## Work item
Which lines in the data contain the word "shoulder"? Please copy each of them.

[Named joint coordinates]
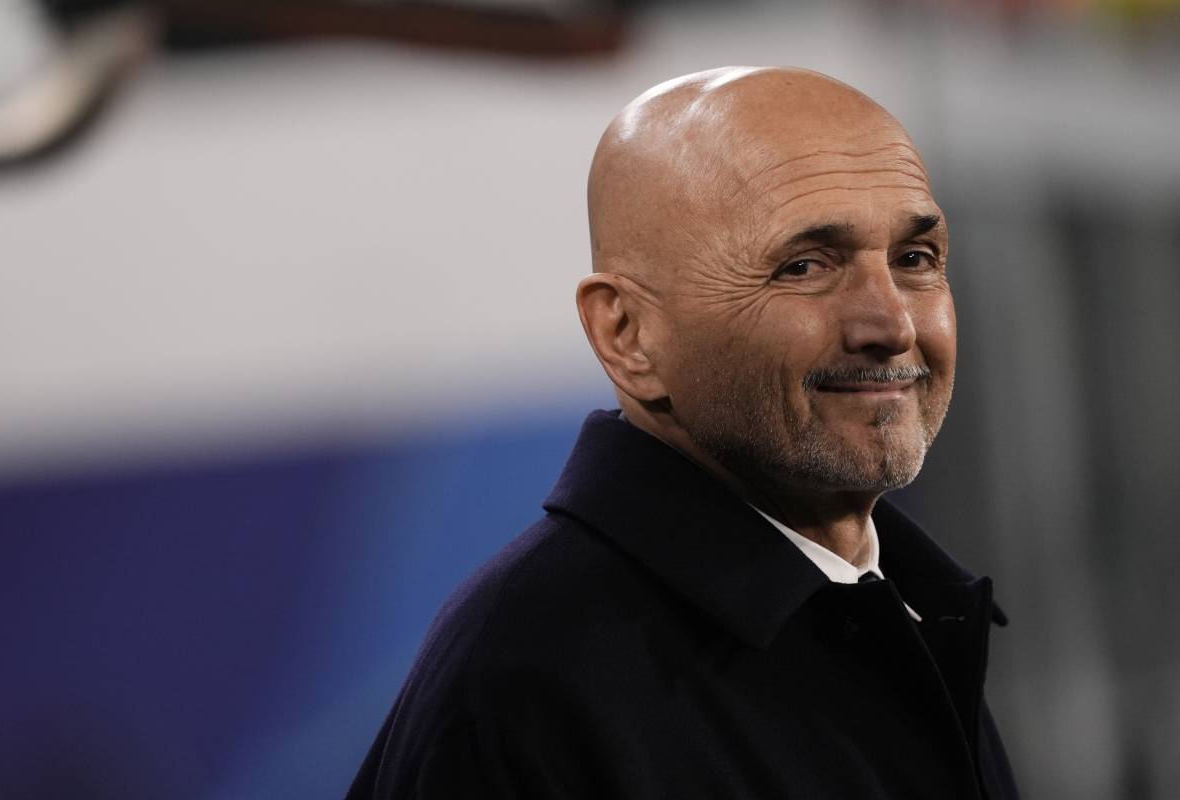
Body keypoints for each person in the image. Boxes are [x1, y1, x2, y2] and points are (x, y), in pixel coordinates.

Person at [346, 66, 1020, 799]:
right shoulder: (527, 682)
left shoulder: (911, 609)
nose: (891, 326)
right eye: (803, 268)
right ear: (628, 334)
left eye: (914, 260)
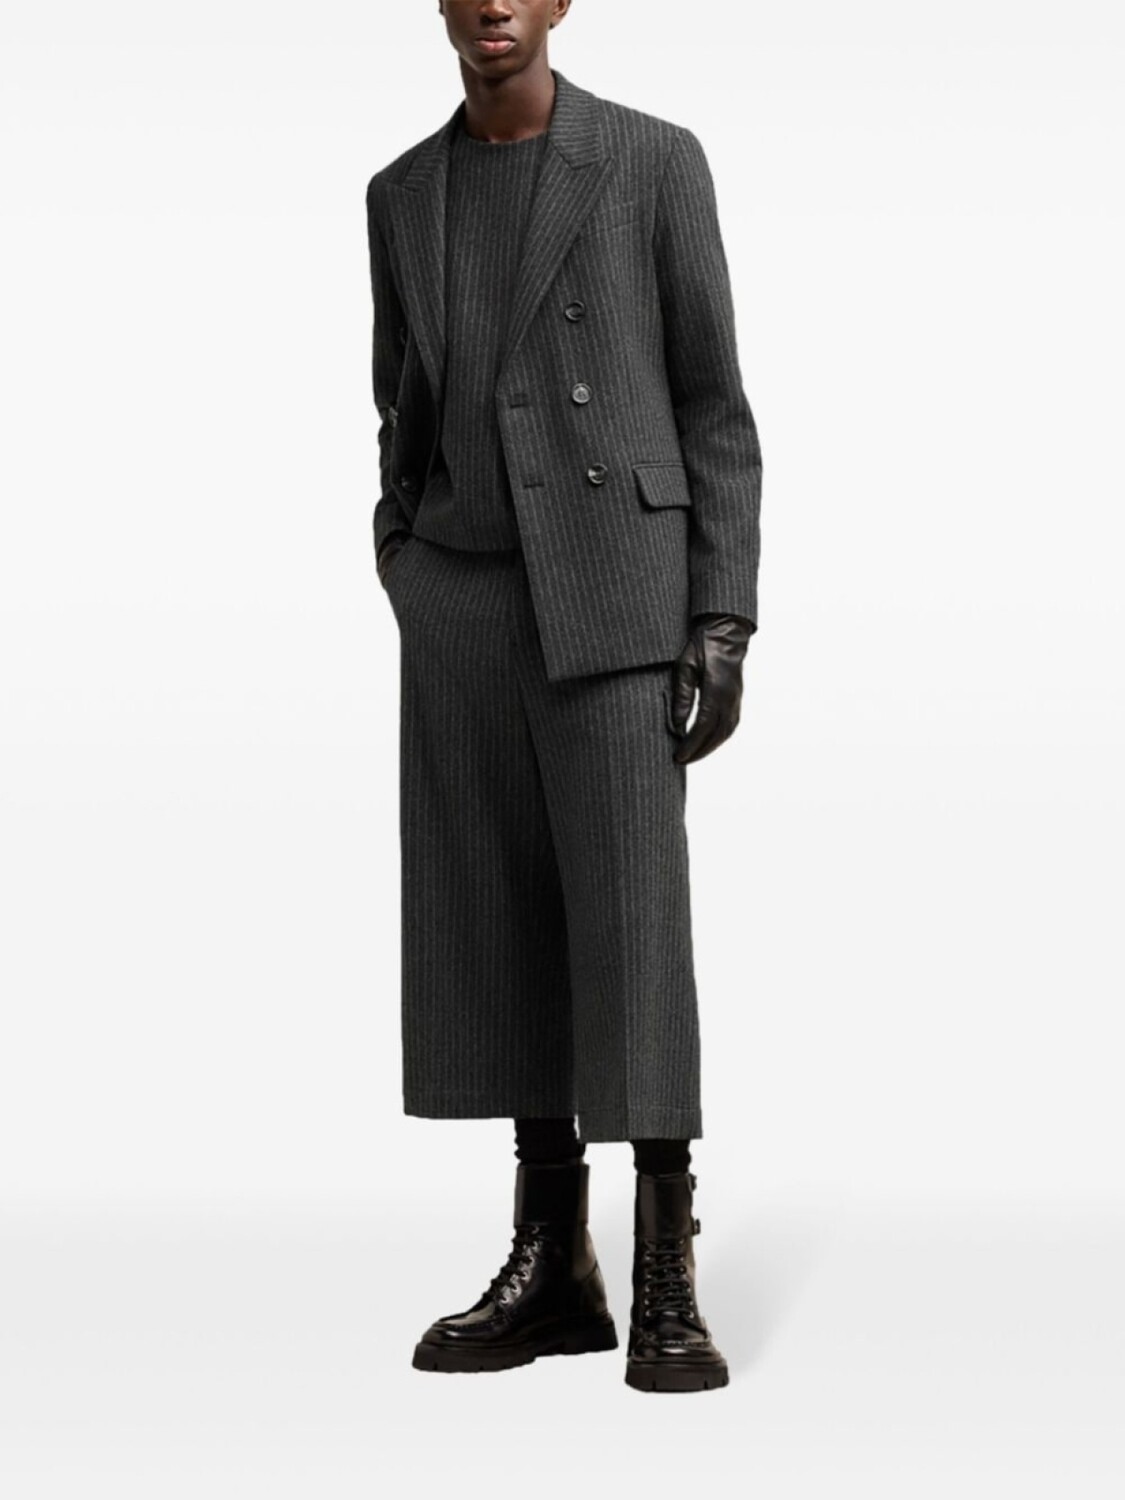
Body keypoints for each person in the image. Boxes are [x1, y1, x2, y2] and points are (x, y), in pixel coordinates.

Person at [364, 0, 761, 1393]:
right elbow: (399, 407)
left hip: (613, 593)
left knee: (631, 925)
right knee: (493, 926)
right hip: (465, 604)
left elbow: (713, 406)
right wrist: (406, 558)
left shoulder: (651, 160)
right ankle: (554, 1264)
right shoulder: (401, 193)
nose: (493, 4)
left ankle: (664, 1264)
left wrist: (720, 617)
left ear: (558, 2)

## Finished task
right shoulder: (527, 682)
left shoulder: (911, 609)
left shoulder: (651, 160)
right shoulder: (401, 193)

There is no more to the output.